A federal judge on Wednesday ordered a Warner woman to serve probation and pay restitution for her conviction stemming from the embezzlement of more than $54,000 from the local chapter of a union that represents about 500 Veterans Health Administration employees.

Christy Little Coppin was ordered to pay restitution totaling nearly $52,740 in monthly installments of not less than $200 beginning Oct. 1. Half of any state or federal tax refund for any year during which an outstanding balance remains must be paid toward restitution.

Coppin pleaded guilty in February to one count of theft within special maritime and territorial jurisdiction, which is subject to a maximum fine of $250,000 and up to five years in prison. Federal prosecutors say the theft occurred during a span of two years that began sometime after she was hired in May 2015 as secretary for American Federation of Government Employees Local 2250. 

Assistant U.S. Attorney Sarah McAmis, in documents filed with the court, said Coppin abruptly left her job in July 2017 after learning about union officers' plans to conduct an overdue audit. Upon her unannounced departure, union leaders found the laptop Coppin used "had been wiped of any records occurring after 2015."

After attempting "to reconstruct the records," union officers determined "all of the financial reports, bank statements, membership minutes and receipts were missing" from the laptop.
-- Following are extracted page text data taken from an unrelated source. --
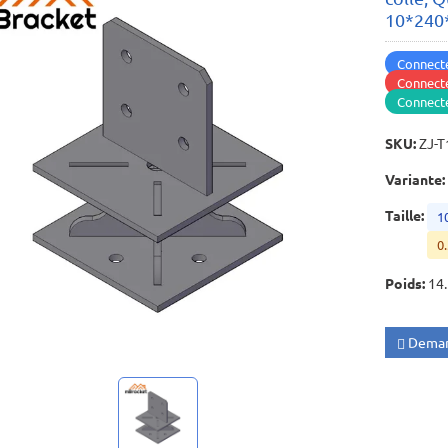
10*240
Connecte
Connecte
Connect
SKU
:
ZJ-T
Variante
:
Taille
:
1
0.
Poids
:
14
Deman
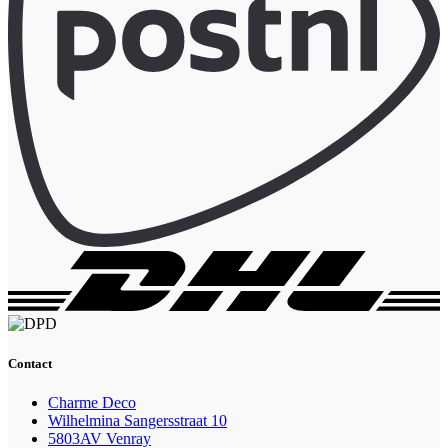
Contact
Charme Deco
Wilhelmina Sangersstraat 10
5803AV Venray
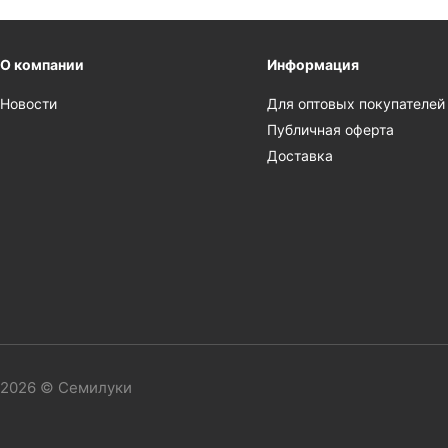
О компании
Информация
Новости
Для оптовых покупателей
Публичная оферта
Доставка
2026 © Семилуки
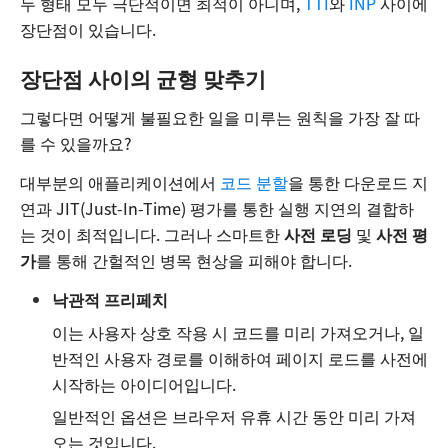
두 형태 모두 극단적이면 최적이 아니며,
TTI
와
INP
사이에
장단점이 있습니다.
장단점 사이의 균형 맞추기
그렇다면 어떻게 불필요한 일을 미루는 원칙을 가장 잘 따
를 수 있을까요?
대부분의 애플리케이션에서
코드 분할
을 통한 다운로드 지
연과 JIT(Just-In-Time) 평가를 통한 실행 지연의 결합하
는 것이 최적입니다. 그러나 스마트한
사전 로딩
및
사전 평
가
를 통해 간헐적인 병목 현상을 피해야 합니다.
낙관적 프리페치
이는 사용자 상호 작용 시 코드를 미리 가져오거나, 일
반적인 사용자 경로를 이해하여 페이지 로드를 사전에
시작하는 아이디어입니다.
일반적인 옵션은 브라우저 유휴 시간 동안 미리 가져
오는 것입니다.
McAmis, according to court documents, said union officers examined bank records and ultimately determined Coppin "had embezzled over $54,000 by writing numerous signed checks to herself."

That information was presented to the U.S. Department of Labor. Investigators, court documents show, "obtained a written statement" from Coppin, who later "confessed to taking the money," but "claimed she did not know how much she had taken." 

McAmis states in court documents that Coppin was able to make the checks payable to her because those who were authorized to sign the checks "had a regular practice of signing blank checks" and leaving them with the secretary. They did this, McAmis states, "because they considered her a friend and trusted her."

The probationary sentence of five years departs from the 10 to 16 months in prison recommended by federal sentencing guidelines. Robert S. Williams, an assistant federal public defender, sought the variance on the grounds that imprisonment would render Coppin unable to pay restitution or support "her infirm husband" and two children.

"Ms. Coppin's criminal conduct threatens to unravel the delicate tapestry of an already difficult life," Williams states in his motion seeking a variance from sentencing guidelines. "Furthermore, the negative impact of incarceration would collaterally affect her innocent children."

Williams said his client was making no "excuses for her conduct," adding a "term of probation is not a get-out-of-jail-free card." He said probation "imposes a real form of punishment" that imposes substantial restrictions on a person's liberty."

McAmis argued against probation, noting Coppin on two prior occasions engaged in acts similar to that alleged in the federal indictment. 

U.S. District Judge Ronald A. White, however, deemed the variation "appropriate," accepted Coppin's guilty plea, and granted her request for probation. 

Coppin was ordered to make restitution payments to the U.S. Court Clerk for the Eastern District of Oklahoma.